PROBLEM TO WORK ON: Copy each line of the records that holds the string "Marchot".

----- SUPPLIED DATA -----

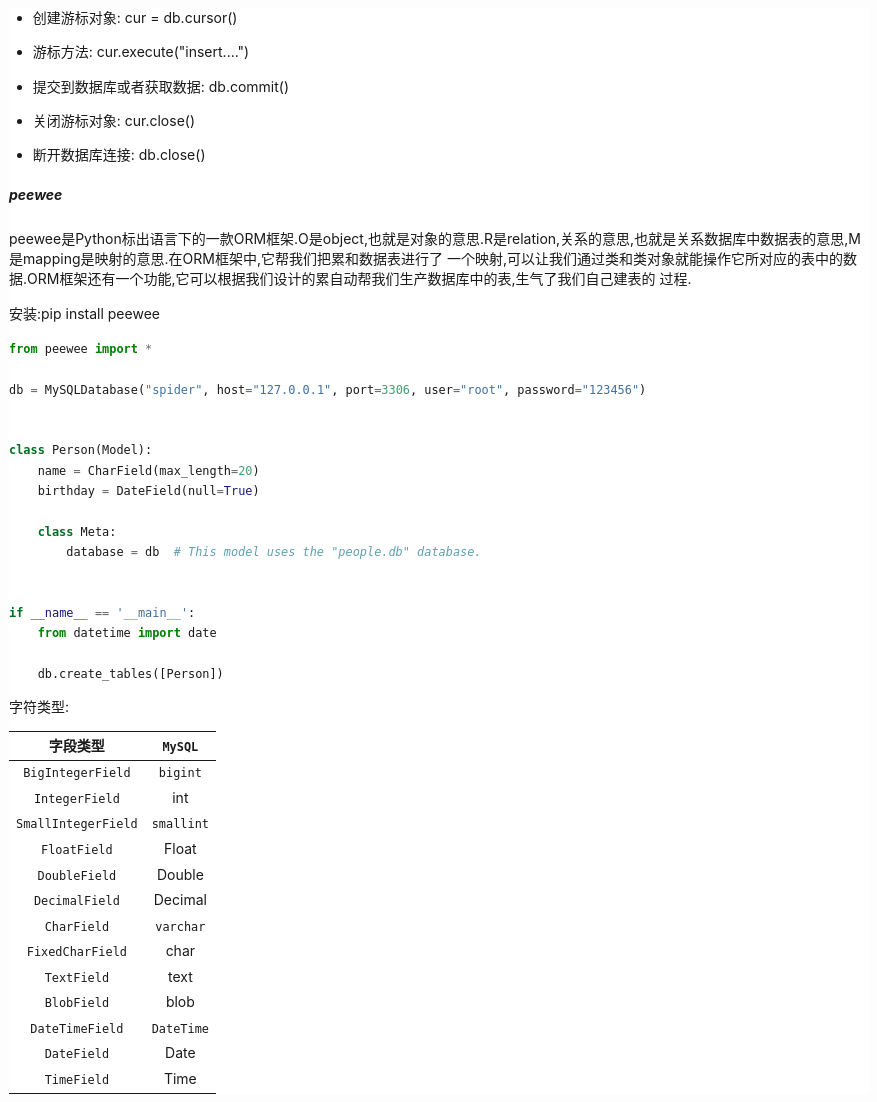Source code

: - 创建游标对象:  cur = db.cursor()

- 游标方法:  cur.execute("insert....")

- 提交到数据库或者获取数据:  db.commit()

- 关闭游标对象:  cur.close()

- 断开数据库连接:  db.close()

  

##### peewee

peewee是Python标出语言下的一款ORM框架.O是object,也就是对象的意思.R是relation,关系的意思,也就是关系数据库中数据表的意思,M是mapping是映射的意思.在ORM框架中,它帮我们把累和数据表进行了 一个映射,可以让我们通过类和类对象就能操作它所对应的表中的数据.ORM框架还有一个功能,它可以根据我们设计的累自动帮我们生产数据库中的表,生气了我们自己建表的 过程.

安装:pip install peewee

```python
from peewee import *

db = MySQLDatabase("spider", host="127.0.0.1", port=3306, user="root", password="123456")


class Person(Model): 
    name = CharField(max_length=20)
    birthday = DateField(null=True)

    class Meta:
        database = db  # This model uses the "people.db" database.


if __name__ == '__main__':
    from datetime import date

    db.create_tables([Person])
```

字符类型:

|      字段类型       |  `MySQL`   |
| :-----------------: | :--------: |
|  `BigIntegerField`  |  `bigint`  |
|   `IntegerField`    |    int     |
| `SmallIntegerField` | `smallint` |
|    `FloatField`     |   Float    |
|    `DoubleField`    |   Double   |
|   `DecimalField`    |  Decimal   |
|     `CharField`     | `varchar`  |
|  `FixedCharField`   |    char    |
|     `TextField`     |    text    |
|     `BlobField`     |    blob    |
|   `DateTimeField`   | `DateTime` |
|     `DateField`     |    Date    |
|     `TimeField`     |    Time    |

-----
----- SUPPLIED DATA -----

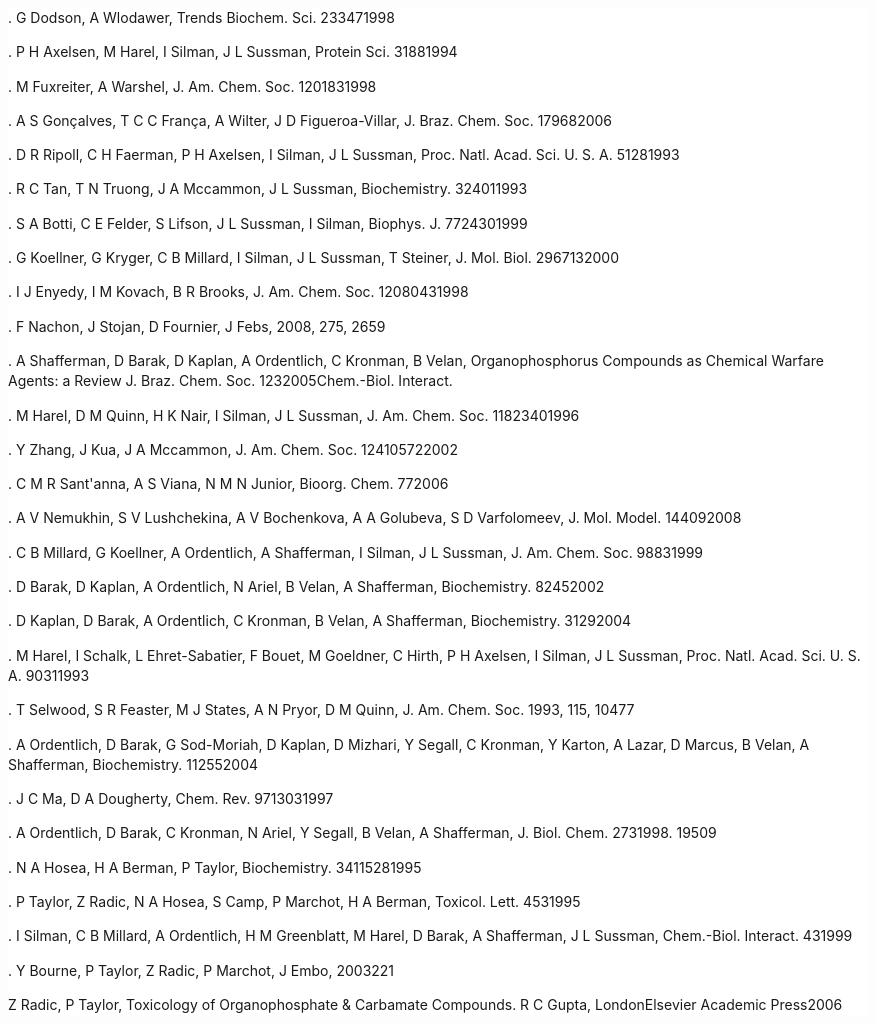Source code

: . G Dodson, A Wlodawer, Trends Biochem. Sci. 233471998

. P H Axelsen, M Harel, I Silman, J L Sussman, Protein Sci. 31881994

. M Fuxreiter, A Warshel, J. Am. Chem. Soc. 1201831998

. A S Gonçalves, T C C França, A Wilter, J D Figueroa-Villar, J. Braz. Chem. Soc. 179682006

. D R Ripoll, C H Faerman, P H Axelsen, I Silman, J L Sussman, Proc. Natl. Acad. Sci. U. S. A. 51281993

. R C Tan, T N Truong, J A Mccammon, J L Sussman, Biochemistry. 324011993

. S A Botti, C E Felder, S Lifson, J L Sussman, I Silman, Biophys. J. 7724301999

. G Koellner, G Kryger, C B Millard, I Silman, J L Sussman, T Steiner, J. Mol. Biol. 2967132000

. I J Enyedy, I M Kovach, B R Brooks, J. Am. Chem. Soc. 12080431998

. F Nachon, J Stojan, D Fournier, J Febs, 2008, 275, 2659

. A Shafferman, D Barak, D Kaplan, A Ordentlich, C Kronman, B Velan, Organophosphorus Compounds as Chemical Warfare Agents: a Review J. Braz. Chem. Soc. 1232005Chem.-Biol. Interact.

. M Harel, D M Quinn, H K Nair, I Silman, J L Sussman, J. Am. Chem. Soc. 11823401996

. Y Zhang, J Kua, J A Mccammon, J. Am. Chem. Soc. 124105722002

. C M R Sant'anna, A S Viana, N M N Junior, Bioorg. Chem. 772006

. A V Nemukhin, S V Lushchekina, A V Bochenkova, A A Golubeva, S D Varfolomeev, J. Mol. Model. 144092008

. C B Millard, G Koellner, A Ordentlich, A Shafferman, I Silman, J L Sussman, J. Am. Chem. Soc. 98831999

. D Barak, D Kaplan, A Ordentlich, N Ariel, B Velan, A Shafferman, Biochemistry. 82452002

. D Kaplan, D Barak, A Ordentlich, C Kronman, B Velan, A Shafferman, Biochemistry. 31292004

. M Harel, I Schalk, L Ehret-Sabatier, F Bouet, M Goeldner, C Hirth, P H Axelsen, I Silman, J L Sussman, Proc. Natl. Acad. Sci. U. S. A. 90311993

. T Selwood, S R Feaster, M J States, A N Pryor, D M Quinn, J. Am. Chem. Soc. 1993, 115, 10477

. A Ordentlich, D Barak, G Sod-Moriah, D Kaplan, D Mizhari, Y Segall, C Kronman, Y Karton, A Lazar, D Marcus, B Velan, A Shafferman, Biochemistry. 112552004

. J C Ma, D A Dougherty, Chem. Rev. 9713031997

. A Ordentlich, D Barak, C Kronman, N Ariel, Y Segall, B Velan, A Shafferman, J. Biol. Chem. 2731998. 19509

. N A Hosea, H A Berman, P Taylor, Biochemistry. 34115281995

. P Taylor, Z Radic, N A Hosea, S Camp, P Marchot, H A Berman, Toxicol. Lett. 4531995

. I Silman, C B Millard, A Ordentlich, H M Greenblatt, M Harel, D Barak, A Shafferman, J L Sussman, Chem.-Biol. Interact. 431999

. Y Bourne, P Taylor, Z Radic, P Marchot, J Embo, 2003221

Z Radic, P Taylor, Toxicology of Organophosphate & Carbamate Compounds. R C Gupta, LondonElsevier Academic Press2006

-----

ANSWER TO THIS EXERCISE:
. P Taylor, Z Radic, N A Hosea, S Camp, P Marchot, H A Berman, Toxicol. Lett. 4531995
. Y Bourne, P Taylor, Z Radic, P Marchot, J Embo, 2003221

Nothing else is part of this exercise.